From Internet Sources
China’s factory workers have few rights. Thousands of factory workers in southern China fought running battles with factory guards. The clashes at the Nanxuan Wool Textile Factory in Guandong province lasted three days and were said by local officials to be the worst examples of labour unrest in recent years. There had been many labour protests and strikes all across China in recent years. The plant manager, Wang Law, told the Associated Press that there were 63 people injured including about a dozen guards.
Pictures carried by the local newspaper the Tangcheng Evening News showed blood trails all around the factory compound.
The official People’s Daily said that the guards beat the workers, causing 8,000 of the 15,000 workers to go on strike at this Hong Kong privately owned Naxuan Industrial Co. Ltd. After this attack, the security guards received other company reinforcements who proceeded to beat the workers with steel pipes. The workers then fought back and set fire to a car and smashed windows.
The local police came then to stop this struggle, but the private security guards locked the gates to the police and beat the police back until the riot police arrived.

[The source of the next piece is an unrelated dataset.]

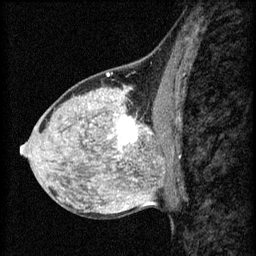
Breast MRI (dynamic contrast-enhanced), one sagittal slice; position 29 of 60 along the scan axis; 3 images stored at this slice position (order not interpretable as contrast timing); 1.5 T; TE 4.2 ms, TR 8.2 ms; 2 mm slice thickness; 256 × 256 image matrix, field of view 180 × 180 mm. Female patient, age 40 years.
Outlined on this slice (semi-automatically segmented with operator editing):
- analysis volume of interest (the breast-tissue region the enhancement analysis was run in; not a lesion): bounding box <108,108,167,159> (left, top, right, bottom; pixels)
- tumour enhancement mask (voxels above the 70 % enhancement threshold inside the analysis volume of interest): <118,116,151,145>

A Hong Kong rights group told the BBC News Online that violence at foreign-owned factories was common as they employ mainly rural teenagers whose naivety they exploit and they do not allow any trade union rights to be set up or defended. The foreign owned factories and large enterprises all over China have the worst conditions, because the young migrant workers, who have often traveled thousands of kilometers, are inexperienced and psychologically isolated.

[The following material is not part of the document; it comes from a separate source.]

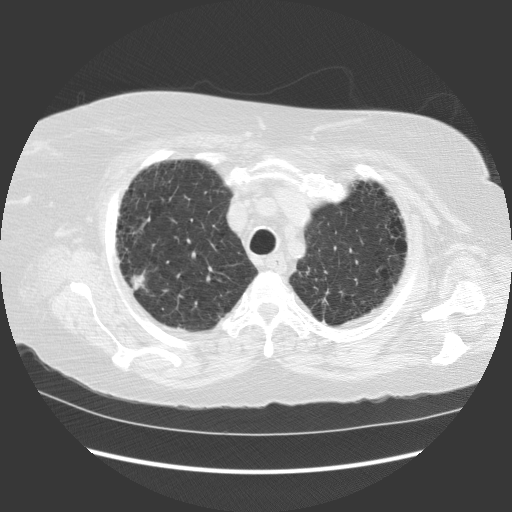
Axial slice from a low-dose chest CT screening exam; first (baseline) screen; lung window (W 1500 / L -600 HU); 2.5 mm slice thickness; 140 kVp; slice 99 of 121 in the series; 512 × 512 image matrix. Female, age 64 years at enrolment. Current smoker at enrolment.
Expert-annotated lung lesion, bounding box [x1, y1, x2, y2] px = [112, 260, 160, 303]. The screening reader recorded 2 non-calcified nodules or masses ≥4 mm on this exam (right upper lobe, left upper lobe); which of them this box marks is not recorded. Official screen result: positive, change unspecified: nodule(s) >= 4 mm or enlarging nodule(s), mass(es), or other non-specific abnormalities suspicious for lung cancer. Lung cancer was diagnosed 69 days after this screen: small cell carcinoma, NOS, right upper lobe, stage IV (AJCC 6th edition), 20 mm at pathology.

The state owned enterprises hire only the city dwellers and have better conditions, but they too are not have union safeguards.
These outside the cities young people are forced to live in the factory compounds, they are not allowed to form a union… and if take up any problem with their manager, they are fired.
And if any private security guard is not happy with a worker, he will stop them and beat them without any possibility of being charged.
COMMENT:
There are millions unemployed in China and if the above facts are the truth, which we feel they are, it certainly is not a socialist system in China at all. Chinese cheap and exploited labour in actual fact supports capitalism.